Speed measured with iperf on 2 windows 7 machines one on LAN and on WANIf i just route between 2 nets without an tunnel the speeds are well above Gbit speed. CPU usage = ~75%
If i use the vpn tunnel with AES 128 the speed is around 300mbit (around same speed with BSD engine, no hardware , and RSX engine). CPU usage ~40%
If i use the vpn tunnel with NO encryption the speed is still around 300mbit.
Not really sure why as soon as the tunnel is used the speed no more than 300mbit.
Hope this helps!
Let me know if I should test something else. -
You might be hitting a general openvpn limit at some point there, check threads around the forum here, you might at least try this tweak:
http://forum.pfsense.org/index.php/topic,47567.0.htmlYour numbers seem to coincide with the similar numbers from the previous tester as well.
Did you happen to try the VPN speed without aesni.ko loaded? Or just with and toggling the engine setting?
-
Actually now that you say it. I only tested the vpn speed without the aesni.ko loaded. I should test it with it loaded.
Ill also check the thread with the tweak.
EDIT: I tested with the aesni.ko loaded no speedchange.
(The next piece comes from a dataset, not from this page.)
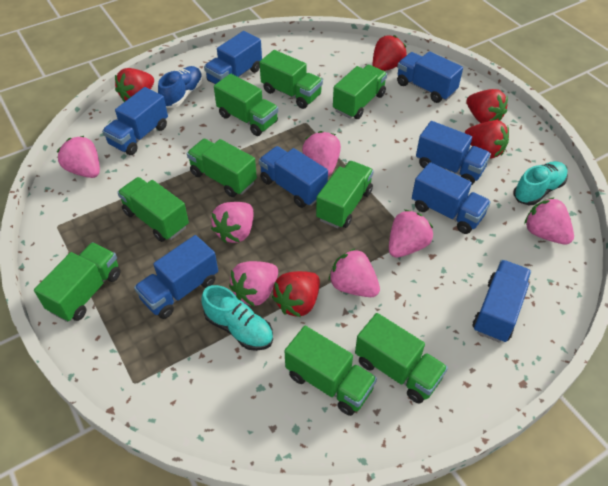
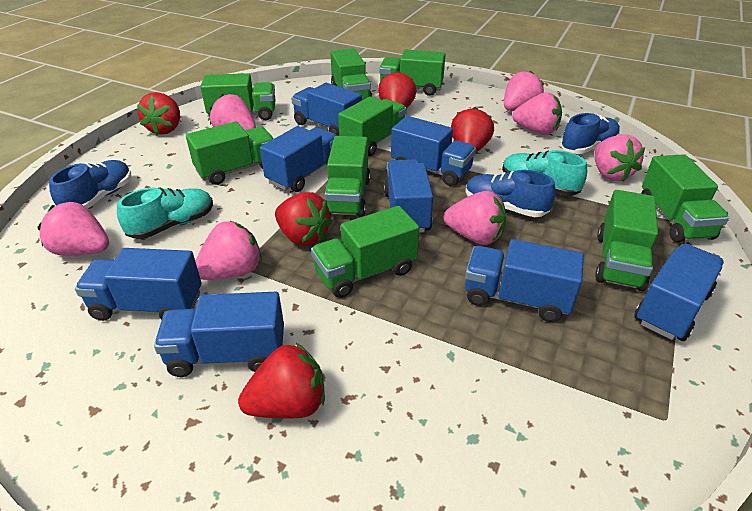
blue shoe: [158,66,203,108] = 1 -> [49,160,131,209] [466,170,555,217] [560,113,620,154] = 3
Might be higher cpu usage though not entirely sure.
Also tested the ip fastforwarding tweak which had no effect. - 6 months later
-
Did anyone ever discover why there was no apparent change in performance with aes-ni enabled? I did a search for aes-ni and aesni but didn't see any further threads. I don't have a system with aes-ni on 2.1 yet.
-
I see you are testing IPsec earlier and some openvpn. I would be interested in knowing what the maximum throughput you might get with all 4 cores enabled, using 4 separate clients connecting to 1 server each client on a different port with separate openvpn instance for each. Its probably not part of your testing, bit would be interesting to know if it will saturate a gigabit interface.
As far as file transferes from 1 computer to another be careful that drive read/write speed isn't a bottleneck.
-
Did anyone ever discover why there was no apparent change in performance with aes-ni enabled? I did a search for aes-ni and aesni but didn't see any further threads. I don't have a system with aes-ni on 2.1 yet.
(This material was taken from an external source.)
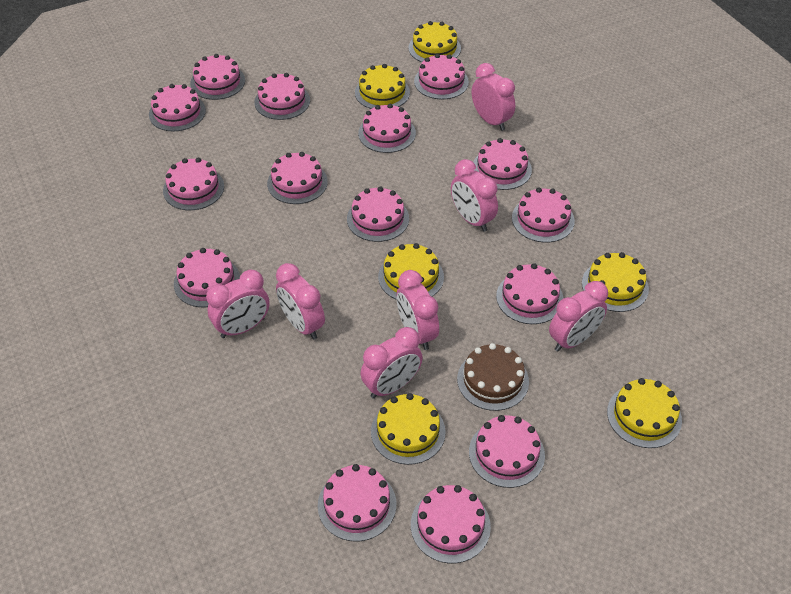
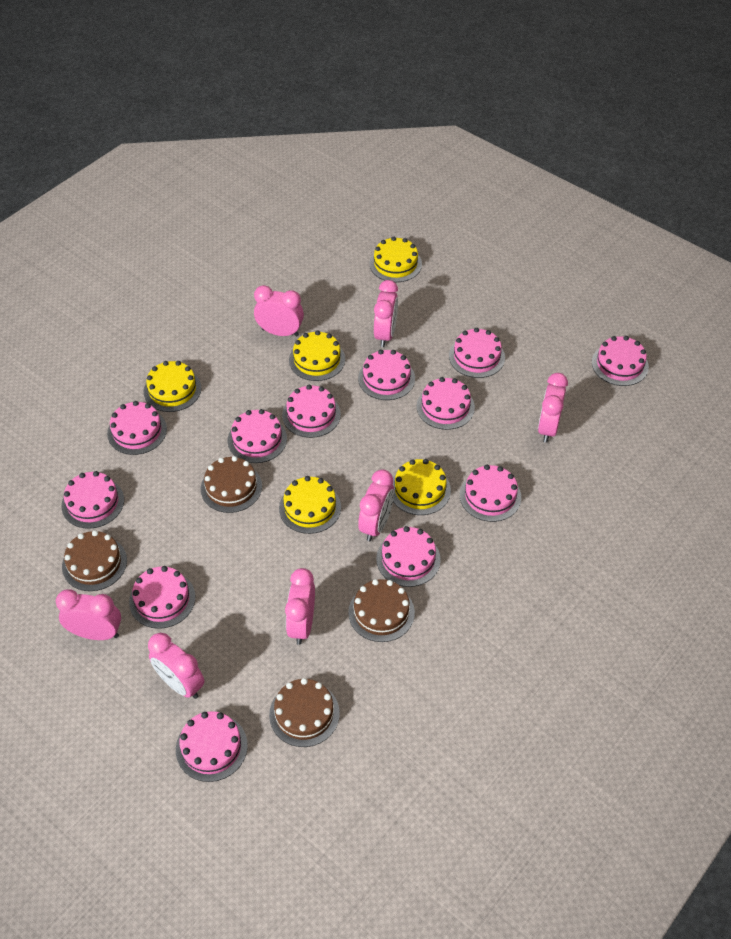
brown cake: [457,343,529,411] = 1 -> [62,530,127,591] [201,456,262,513] [269,678,340,747] [348,579,415,642] = 4
pink cake: [149,84,206,131] [163,158,224,210] [174,248,240,307] [190,54,245,100] [254,73,310,120] [267,152,328,204] [318,464,396,541] [347,186,409,242] [358,104,416,153] [411,485,491,563] [414,54,469,99] [469,415,545,488] [473,138,532,190] [496,263,563,324] [512,187,575,243] = 15 -> [62,471,124,529] [107,401,167,455] [129,566,195,629] [176,711,248,782] [228,409,287,463] [282,385,341,438] [358,350,415,400] [376,526,441,587] [417,377,475,430] [449,328,505,378] [460,465,521,522] [592,336,649,386] = 12
yellow cake: [355,64,410,109] [371,393,446,465] [378,243,444,300] [408,21,461,62] [582,252,649,312] [607,378,682,448] = 6 -> [144,361,201,412] [279,476,341,534] [289,331,345,381] [370,237,422,282] [392,459,451,515] = 5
Not yet, mostly for lack of a good test setup. We're building up some test rigging/infrastructure to get some good throughput numbers for the new book and for other purposes and I believe some of that hardware does have AES-NI, so we may have better information in the coming months.
-
jimp, If I have time I will probably throw a 2.1 snapshot one of the Dell R320 servers I have and see how the openssl test does on it. I assume it will reveal the same results as everyone else though.
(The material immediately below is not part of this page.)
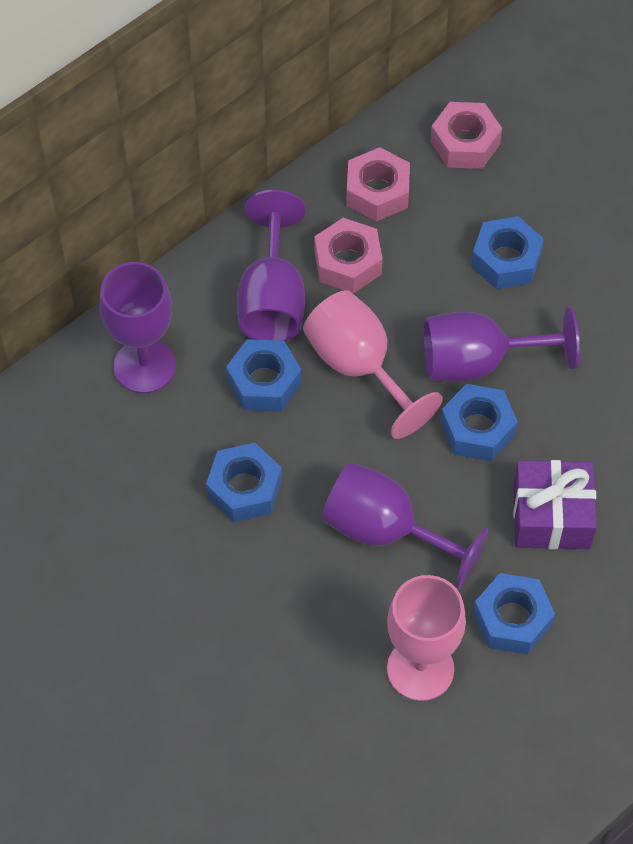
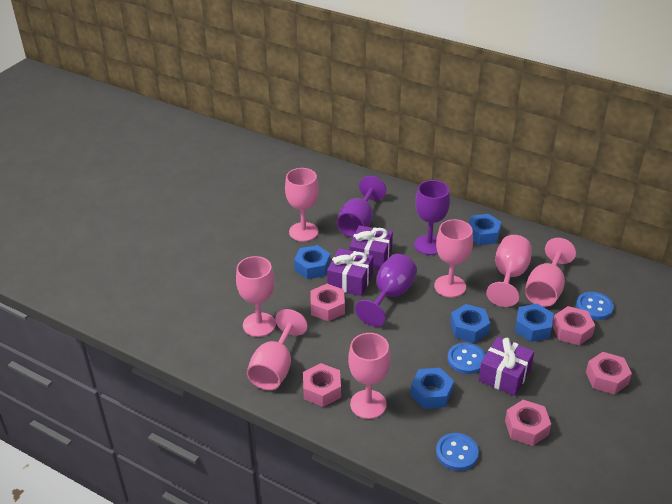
blue button: none = 0 -> [436,433,479,471] [447,343,486,374] [576,292,614,320] = 3
pink goblet: [303,290,443,439] [387,575,466,701] = 2 -> [236,256,276,337] [247,309,308,390] [285,168,319,242] [348,333,390,419] [434,219,473,297] [486,235,532,307] [525,238,576,307] = 7
pink nut: [315,218,383,293] [346,147,410,222] [430,102,502,169] = 3 -> [303,363,341,407] [310,284,345,321] [505,400,551,446] [552,306,595,345] [586,352,632,395] = 5
purple gift: [513,460,597,549] = 1 -> [327,248,373,296] [350,225,393,270] [479,337,534,396] = 3
purple goblet: [100,262,176,393] [237,190,306,341] [322,462,489,588] [424,307,580,382] = 4 -> [337,176,386,237] [355,254,417,327] [414,180,450,255] = 3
kejianshi, I just don't have time to do that kind of testing right now.
-
A single test probably won't really tell us much. What we'd really need to see is a pair of identical systems configured identically back-to-back (but with different IPs/subnets as needed) and see what kind of LAN-to-LAN throughput we can obtain through an active/live VPN in each of the test cases
1. aesni.ko loaded, OpenVPN set to use cryptodev
2. aesni.ko loaded, OpenVPN set to "no hardware"
3. aesni.ko unloaded, OpenVPN set to use cryptodev
4. aesni.ko unloaded, OpenVPN set to "no hardware" -
My AMD FX-8150 at a remote site with aes-ni absolutely smokes my Intel CPUs without aes-ni in these openssl tests.
Its not even close.